Extensibility for New Workloads
Modern AI platforms are notoriously compute hungry. In The Future of Computing is Distributed post referenced above, we noted that model tuning is an important part of the machine learning development process:
“You don’t train a model just once. Typically, the quality of a model depends on a variety of hyperparameters, such as the number of layers, the number of hidden units, and the batch size. Finding the best model often requires searching among various hyperparameter settings. This process is called hyperparameter tuning, and it can be very expensive.” Ion Stoica
Developers can choose from several libraries for tuning models. One of the more popular tools is Tune, a scalable hyperparameter tuning library built on top of Ray. Tune runs on a single node or on a cluster and has quickly become one of the more popular libraries in this ecosystem.
Reinforcement learning (RL) is another area worth highlighting. Many of the recent articles about RL pertain to gameplay (Atari, Go, multiplayer video games) or to applications in industrial settings (e.g., data center efficiency). But, as we’ve previously noted, there are emerging applications in recommendations and personalization, simulation and optimization, financial time series, and public policy.
RL is compute-intensive, complex to implement and scale, and, as such, many developers will want to simply use libraries. Ray provides a simple, highly scalable library (RLlib) that developers and machine learning engineers across several organizations are already using in production.
Tools Designed for Teams
As companies begin to use and deploy more machine learning models, teams of developers will need to be able to collaborate with each other. They will need access to platforms that enable both sharing and discovery. When considering an ML platform, consider the key stages of model development and operations, and assume that teams of people with different backgrounds will collaborate during each of those phases.

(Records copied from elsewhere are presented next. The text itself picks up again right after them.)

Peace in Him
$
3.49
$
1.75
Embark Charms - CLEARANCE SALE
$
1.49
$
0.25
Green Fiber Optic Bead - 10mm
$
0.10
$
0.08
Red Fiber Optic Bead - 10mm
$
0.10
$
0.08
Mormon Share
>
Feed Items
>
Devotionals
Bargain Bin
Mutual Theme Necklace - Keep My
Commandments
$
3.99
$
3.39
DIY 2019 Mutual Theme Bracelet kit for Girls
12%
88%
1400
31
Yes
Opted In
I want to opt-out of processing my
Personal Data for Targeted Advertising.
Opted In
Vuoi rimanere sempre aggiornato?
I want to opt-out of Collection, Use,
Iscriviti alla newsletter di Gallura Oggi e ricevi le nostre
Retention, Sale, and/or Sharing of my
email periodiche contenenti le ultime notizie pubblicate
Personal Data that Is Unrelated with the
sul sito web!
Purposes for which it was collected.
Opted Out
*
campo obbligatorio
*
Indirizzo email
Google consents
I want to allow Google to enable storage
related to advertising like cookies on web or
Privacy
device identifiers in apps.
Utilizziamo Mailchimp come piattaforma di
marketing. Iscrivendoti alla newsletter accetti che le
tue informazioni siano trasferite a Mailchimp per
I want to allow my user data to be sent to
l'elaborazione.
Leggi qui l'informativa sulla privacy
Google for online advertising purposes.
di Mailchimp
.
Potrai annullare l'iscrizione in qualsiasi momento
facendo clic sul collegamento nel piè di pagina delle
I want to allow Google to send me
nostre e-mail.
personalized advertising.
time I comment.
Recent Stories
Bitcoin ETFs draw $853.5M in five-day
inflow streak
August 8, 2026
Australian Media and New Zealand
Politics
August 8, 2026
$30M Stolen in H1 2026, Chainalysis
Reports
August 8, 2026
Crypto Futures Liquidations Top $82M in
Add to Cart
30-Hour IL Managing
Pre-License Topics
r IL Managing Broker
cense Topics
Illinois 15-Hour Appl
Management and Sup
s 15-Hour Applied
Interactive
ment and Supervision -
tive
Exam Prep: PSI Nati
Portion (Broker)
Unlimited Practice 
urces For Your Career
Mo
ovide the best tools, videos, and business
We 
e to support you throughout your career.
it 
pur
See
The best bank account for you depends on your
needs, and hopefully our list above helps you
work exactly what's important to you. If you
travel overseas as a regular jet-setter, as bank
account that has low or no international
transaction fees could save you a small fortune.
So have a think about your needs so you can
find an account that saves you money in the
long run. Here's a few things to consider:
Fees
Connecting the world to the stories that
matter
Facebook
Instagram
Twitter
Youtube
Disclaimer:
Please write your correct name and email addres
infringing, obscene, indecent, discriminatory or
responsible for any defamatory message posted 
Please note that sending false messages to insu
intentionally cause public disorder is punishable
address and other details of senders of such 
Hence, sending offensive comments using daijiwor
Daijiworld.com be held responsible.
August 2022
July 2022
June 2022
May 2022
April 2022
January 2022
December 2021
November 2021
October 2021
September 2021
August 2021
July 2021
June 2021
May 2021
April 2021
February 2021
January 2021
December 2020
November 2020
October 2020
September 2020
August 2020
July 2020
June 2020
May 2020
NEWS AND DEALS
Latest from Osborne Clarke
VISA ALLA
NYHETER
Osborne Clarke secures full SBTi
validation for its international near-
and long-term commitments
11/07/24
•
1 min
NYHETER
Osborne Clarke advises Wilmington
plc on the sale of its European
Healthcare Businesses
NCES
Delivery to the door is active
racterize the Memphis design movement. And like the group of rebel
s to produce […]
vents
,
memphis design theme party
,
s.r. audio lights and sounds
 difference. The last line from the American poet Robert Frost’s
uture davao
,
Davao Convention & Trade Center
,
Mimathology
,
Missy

For example, feature stores (first introduced by Uber in 2017) are useful because they allow developers to share and discover features that they might otherwise not have thought about. Teams also need to be able to collaborate during the model development lifecycle. This includes managing, tracking, and reproducing experiments. The leading open source project in this area is MLflow, but we’ve come across users of other tools like Weights & Biases and Comet, as well as users who have built their own tools to manage ML experiments.
Enterprises will require additional features — including security and access control. Model governance and model catalogs (analogs of similar systems for managing data) are also going to be required as teams of developers build and deploy more models.
First Class MLOps
MLOps is a set of practices focused on productionizing the machine learning lifecycle. It is a relatively new term that draws ideas from continuous integration (CI) and continuous deployment (CD), two widely used software development practices. A recent Thoughtworks post listed some key considerations for establishing CD for machine learning (CD4ML). Some key items for CI/CD for machine learning include reproducibility, experiment management and tracking, model monitoring and observability, and more. There are a few startups and open source projects that offer MLOps solutions, including Datatron, Verta, TFX, and MLflow.
Ray has components that would be useful for companies moving towards CI/CD or building CI/CD tools for machine learning. It already has libraries for key stages of the ML lifecycle: training (RaySGD), tuning (Tune), and deployment (Serve). Having access to libraries that work seamlessly together will allow users to more readily bring CI/CD methods into their MLOps practice.